I add the unknown stats:

Sc = Dunks

Val LEGA = Equal to efficiency rating in Euroleague. So positive stats (points+rebounds+steals, etc) minus negative ones (shots missed+fouls committed+turnovers, etc).

Val OER (aka Offensive Efficiency Rating) = points / ball possessions (i don't know exactly how it works). It's the opposite of DER (Defensive Efficiency Rating).

A+dp = Assist + (steals - turnovers)


----------



## Nikos (Jun 5, 2002)

Why are most players Steals and Turnovers so high?

It says Manu averaged 4.3 Palle Rec, so he averaged 4.3spg? How is that possible? Even the turnovers seem pretty high. Even players such as Rigadaeu have high steal numbers despite not being an extremely active defender late in his career. 

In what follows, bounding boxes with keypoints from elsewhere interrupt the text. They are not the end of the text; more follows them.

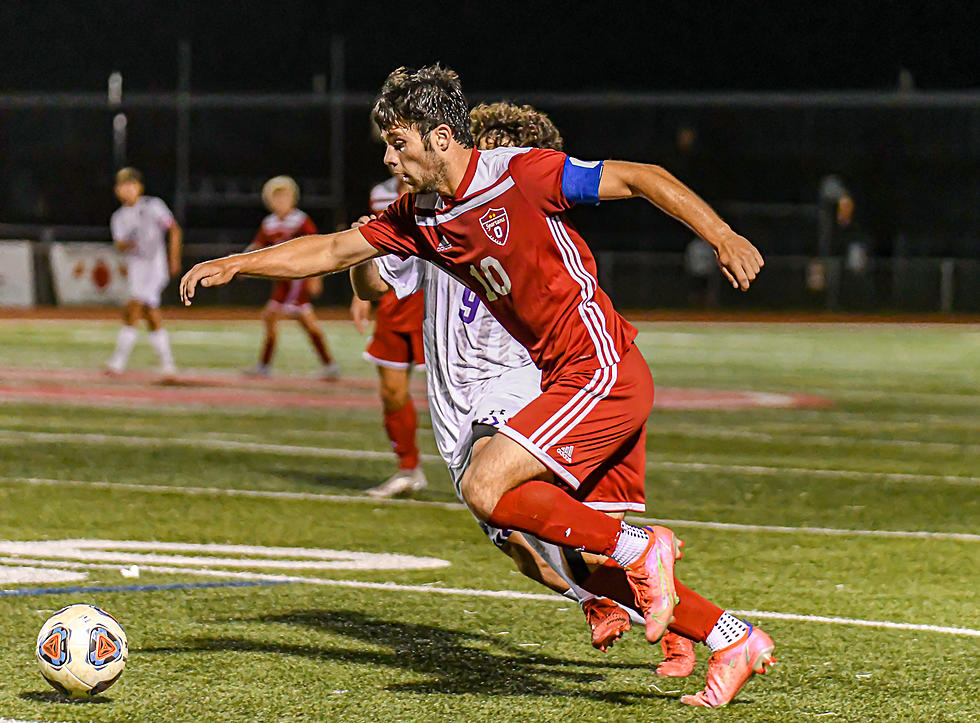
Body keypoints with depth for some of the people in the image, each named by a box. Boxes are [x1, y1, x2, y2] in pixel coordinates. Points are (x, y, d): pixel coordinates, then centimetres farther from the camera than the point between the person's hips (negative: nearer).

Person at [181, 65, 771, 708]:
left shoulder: (520, 174, -13)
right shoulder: (419, 217, 10)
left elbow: (640, 177, -12)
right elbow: (335, 250, 19)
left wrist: (722, 237, -19)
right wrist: (233, 265, 13)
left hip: (603, 371, -9)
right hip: (566, 381, 9)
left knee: (485, 489, -18)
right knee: (580, 559, 6)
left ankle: (640, 548, -9)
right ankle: (733, 640, 14)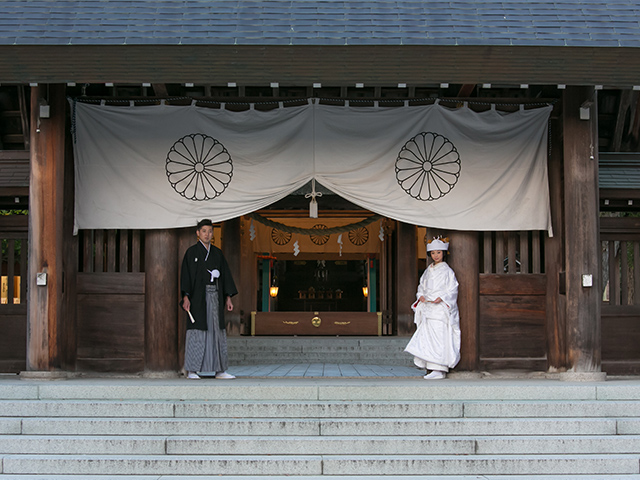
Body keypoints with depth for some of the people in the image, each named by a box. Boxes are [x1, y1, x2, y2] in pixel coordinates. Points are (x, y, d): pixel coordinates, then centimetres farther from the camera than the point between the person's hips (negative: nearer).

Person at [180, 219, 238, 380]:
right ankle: (191, 371, -3)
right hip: (198, 296, -5)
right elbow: (186, 275, -6)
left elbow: (225, 275, 14)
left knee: (217, 331, 4)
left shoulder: (217, 253, 14)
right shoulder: (191, 252, 0)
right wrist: (186, 297, -17)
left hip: (215, 296, 5)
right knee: (196, 332, -6)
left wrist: (228, 298, 7)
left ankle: (220, 370, 8)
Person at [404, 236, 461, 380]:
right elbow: (422, 286, 21)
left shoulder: (447, 271, -2)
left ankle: (439, 370, -12)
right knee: (427, 339, 3)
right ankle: (436, 369, 7)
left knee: (438, 339, -12)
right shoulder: (428, 271, 16)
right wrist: (421, 296, 1)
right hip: (427, 308, 7)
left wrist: (441, 298, -20)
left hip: (440, 308, -7)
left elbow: (452, 290, -6)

Why are these numbers so high? Am I missing something? Do they calculate steals and to's differently? Do they count a DRAWN CHARGE as a Palle Per for a player?

Any help on this would be great,


----------



## Ryoga (Aug 31, 2002)

Not sure how forced turnovers are counted, but you might make a point.
Looking at the league totals, it baffles me how steals>to...

Btw, consider that there's more ball movement than in the NBA, and more passes lead to more steals.


----------